=== Records from a data collection ===
**********
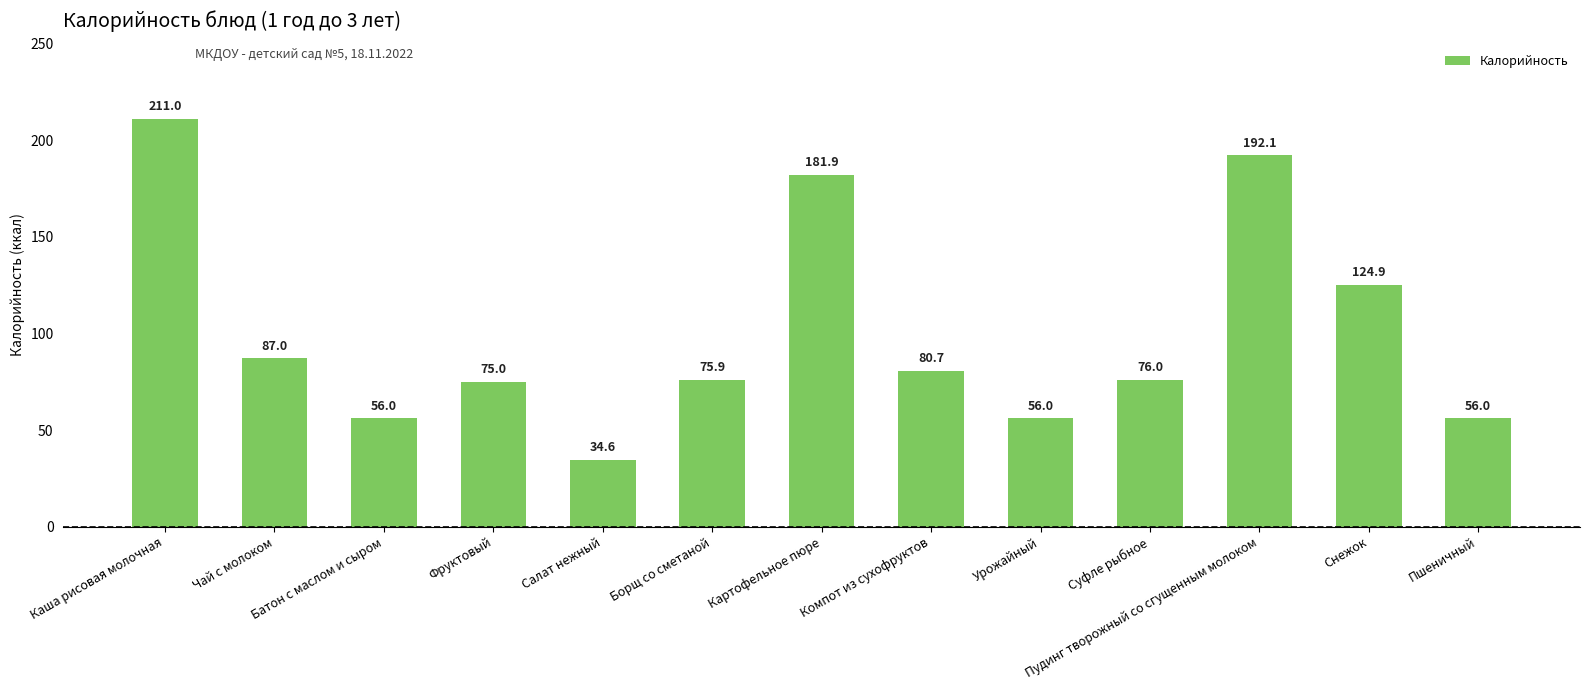

At which label does the data first exceed 76?

Каша рисовая молочная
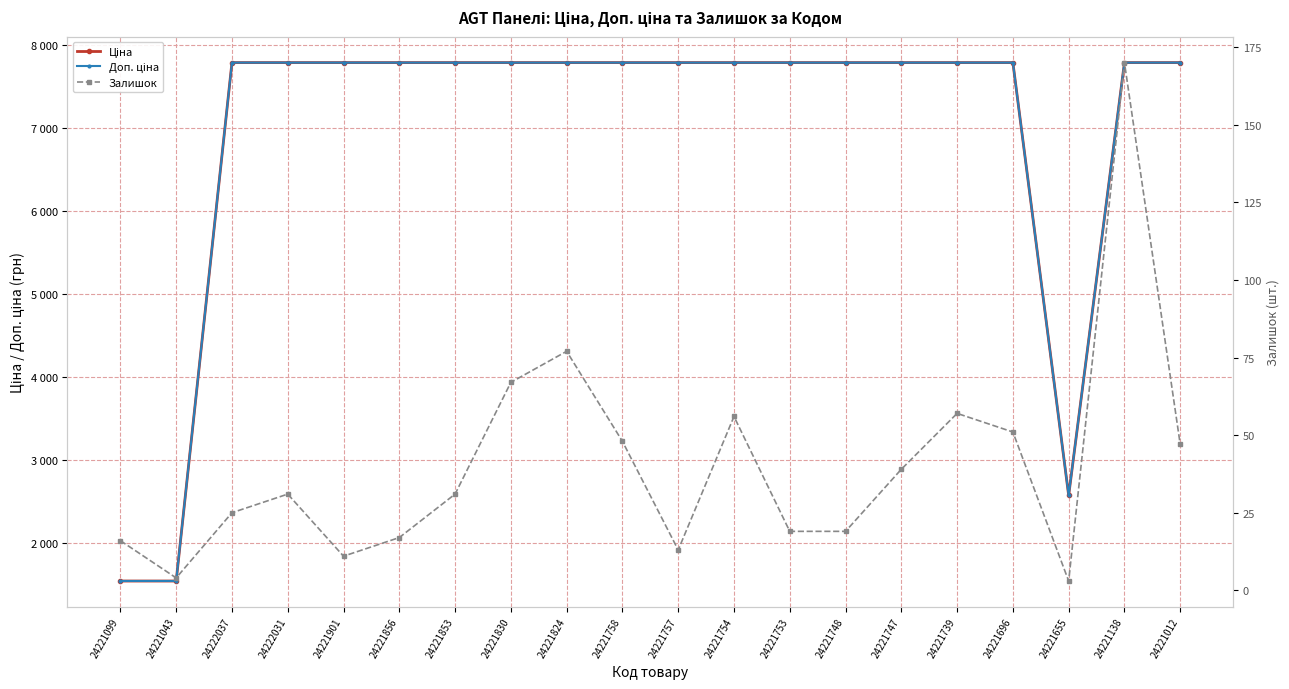

True or false: Залишок and Доп. ціна intersect in this chart.

False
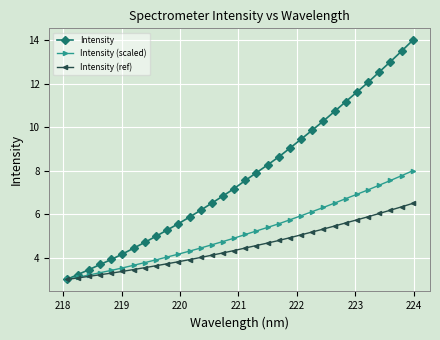

Rank the series by their average value, from lowest to highest.

Intensity (ref), Intensity (scaled), Intensity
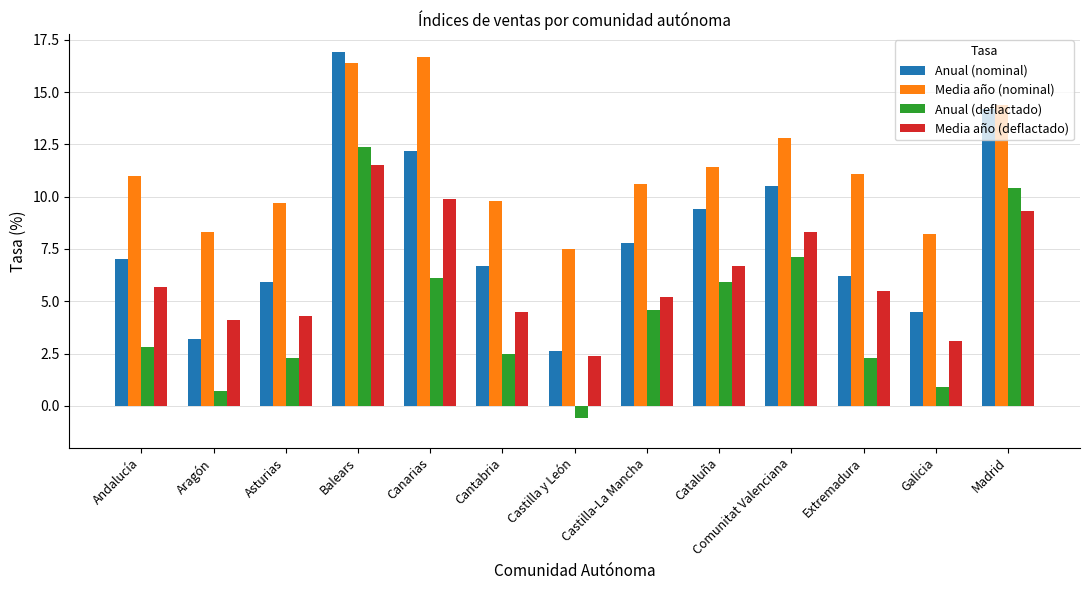

What is the total value across all series at Castilla y León?

11.9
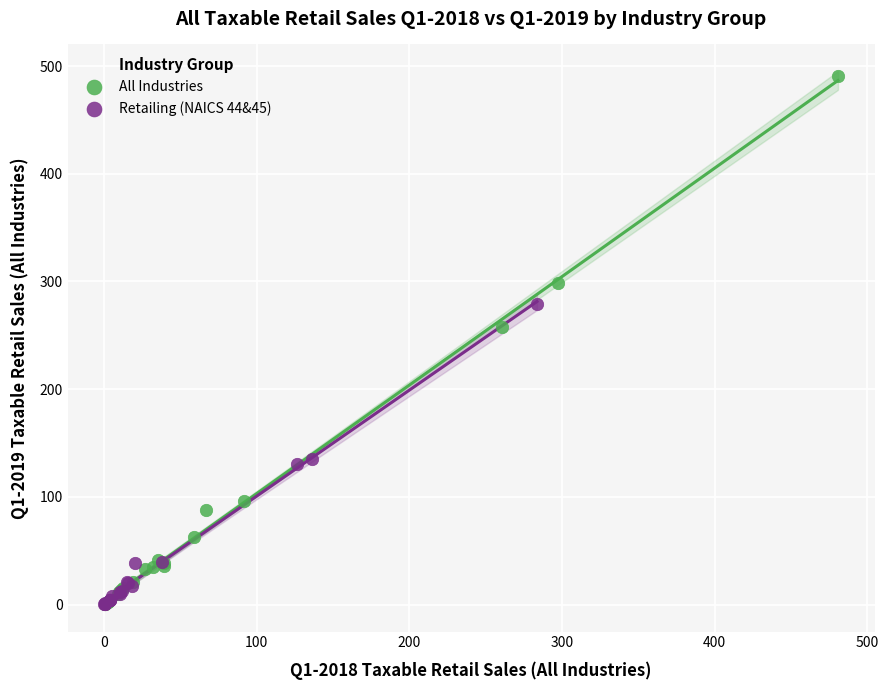

Which series has the widest spread of Y values?

All Industries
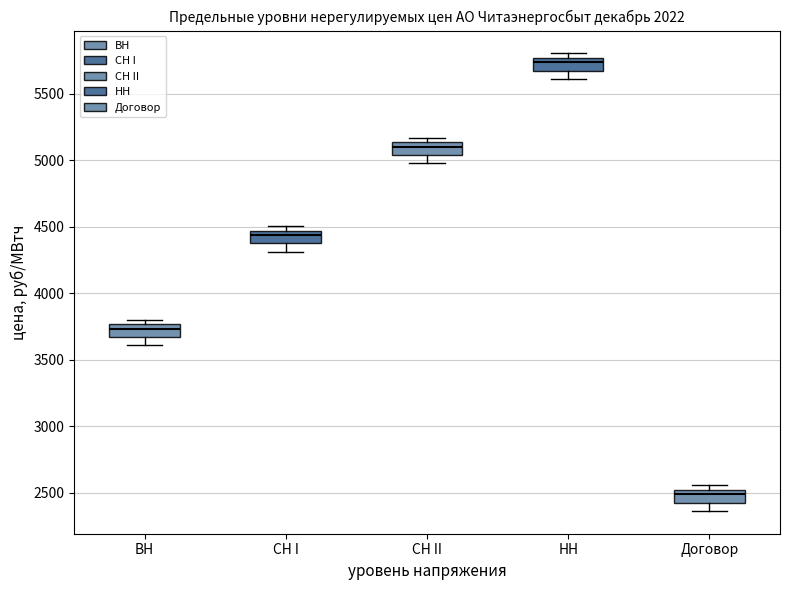

Reading left to right, read every box against the y-axis: the position of its median line, the range the box covers, and the ends of its whiskers. The values are not printed on the chart, so give them approximately, as read against the axis.

ВН: median 3750 (just below the box's upper edge), box 3650 to 3750, whiskers 3600 to 3800
СН I: median 4450 (just below the box's upper edge), box 4350 to 4450, whiskers 4300 to 4500
СН II: median 5100, box 5050 to 5150, whiskers 5000 to 5150 (just above the box's upper edge)
НН: median 5750 (just below the box's upper edge), box 5650 to 5750, whiskers 5600 to 5800
Договор: median 2500 (just below the box's upper edge), box 2450 to 2500, whiskers 2350 to 2550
**********
=== INSTRUCTIONS TO FOLLOW ===
Edit all of the records above so that every "chart" reads "graph" and nothing else changes. Omit the pictures from your answer.

=== WRITTEN RESPONSE ===
At which label does the data first exceed 76?

Каша рисовая молочная

True or false: Залишок and Доп. ціна intersect in this graph.

False

Rank the series by their average value, from lowest to highest.

Intensity (ref), Intensity (scaled), Intensity

What is the total value across all series at Castilla y León?

11.9

Which series has the widest spread of Y values?

All Industries

Reading left to right, read every box against the y-axis: the position of its median line, the range the box covers, and the ends of its whiskers. The values are not printed on the graph, so give them approximately, as read against the axis.

ВН: median 3750 (just below the box's upper edge), box 3650 to 3750, whiskers 3600 to 3800
СН I: median 4450 (just below the box's upper edge), box 4350 to 4450, whiskers 4300 to 4500
СН II: median 5100, box 5050 to 5150, whiskers 5000 to 5150 (just above the box's upper edge)
НН: median 5750 (just below the box's upper edge), box 5650 to 5750, whiskers 5600 to 5800
Договор: median 2500 (just below the box's upper edge), box 2450 to 2500, whiskers 2350 to 2550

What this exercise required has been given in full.